Enquanto Washington celebra o que chama de “sucesso estratégico”, o eixo de aliados de Caracas e líderes regionais denunciam uma ruptura gravíssima das normas internacionais.
Eixo de aliados condena “agressão armada”
As potências que dão suporte ao regime chavista reagiram com veemência, classificando a operação de Donald Trump como um ato de força ilegal:
- Rússia: O Kremlin descreveu a ofensiva como um “ato de agressão armada” motivado por ideologia, alertando que a substituição da diplomacia pela força coloca em xeque a segurança de todas as nações soberanas.
- Irã: Teerã emitiu um comunicado de repúdio, focando na violação da integridade territorial e no desrespeito às fronteiras da América do Sul.
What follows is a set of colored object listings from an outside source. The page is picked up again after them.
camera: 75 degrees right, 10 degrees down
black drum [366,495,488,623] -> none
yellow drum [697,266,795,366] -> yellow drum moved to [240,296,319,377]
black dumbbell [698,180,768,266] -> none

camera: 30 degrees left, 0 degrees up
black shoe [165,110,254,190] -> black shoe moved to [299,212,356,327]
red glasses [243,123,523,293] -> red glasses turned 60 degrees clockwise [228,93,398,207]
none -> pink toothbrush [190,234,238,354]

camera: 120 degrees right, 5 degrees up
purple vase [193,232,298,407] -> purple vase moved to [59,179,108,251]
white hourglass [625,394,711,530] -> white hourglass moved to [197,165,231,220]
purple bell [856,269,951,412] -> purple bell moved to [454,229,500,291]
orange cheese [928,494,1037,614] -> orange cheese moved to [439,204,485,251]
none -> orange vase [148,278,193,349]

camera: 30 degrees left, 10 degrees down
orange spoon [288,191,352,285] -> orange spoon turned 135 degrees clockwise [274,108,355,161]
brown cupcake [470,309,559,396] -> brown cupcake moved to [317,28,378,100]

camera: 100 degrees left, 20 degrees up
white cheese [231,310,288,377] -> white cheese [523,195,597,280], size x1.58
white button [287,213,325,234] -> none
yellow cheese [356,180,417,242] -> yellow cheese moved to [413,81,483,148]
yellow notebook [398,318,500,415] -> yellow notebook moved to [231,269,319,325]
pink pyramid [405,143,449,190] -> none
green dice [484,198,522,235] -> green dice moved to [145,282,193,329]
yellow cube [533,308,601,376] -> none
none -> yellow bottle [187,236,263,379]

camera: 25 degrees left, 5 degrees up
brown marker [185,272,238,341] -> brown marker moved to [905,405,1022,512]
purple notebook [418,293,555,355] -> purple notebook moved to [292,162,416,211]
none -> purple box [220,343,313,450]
- Cuba: Em tom mais inflamado, Havana classificou a ação como “terrorismo de Estado” e convocou os países latino-americanos a se posicionarem contra a ofensiva de Washington.
América do Sul em alerta máximo
A proximidade geográfica do conflito elevou o tom das capitais vizinhas:
- Colômbia: O presidente Gustavo Petro confirmou que Caracas foi alvo de mísseis e, em resposta imediata, determinou a movimentação de tropas para a fronteira venezuelana. A Colômbia pretende levar o caso ao Conselho de Segurança da ONU para evitar uma guerra regional.
- Brasil: Em Brasília, o clima é de crise. O presidente Lula interrompeu seu recesso para coordenar uma reunião de emergência no Itamaraty, buscando entender as implicações da captura de Maduro para a estabilidade do continente.
Mediação Europeia
A Espanha surgiu como uma voz moderada no conflito, evitando condenações diretas imediatas e oferecendo-se para mediar um diálogo que impeça um derramamento de sangue ainda maior, focando em uma saída negociada para o vácuo de poder deixado pela captura do casal presidencial.
O Cenário em Caracas
Enquanto a vice-presidente Delcy Rodríguez denuncia o “sequestro” de Maduro, os relatos vindos da Venezuela são de destruição em pontos estratégicos, como o Forte Tiuna.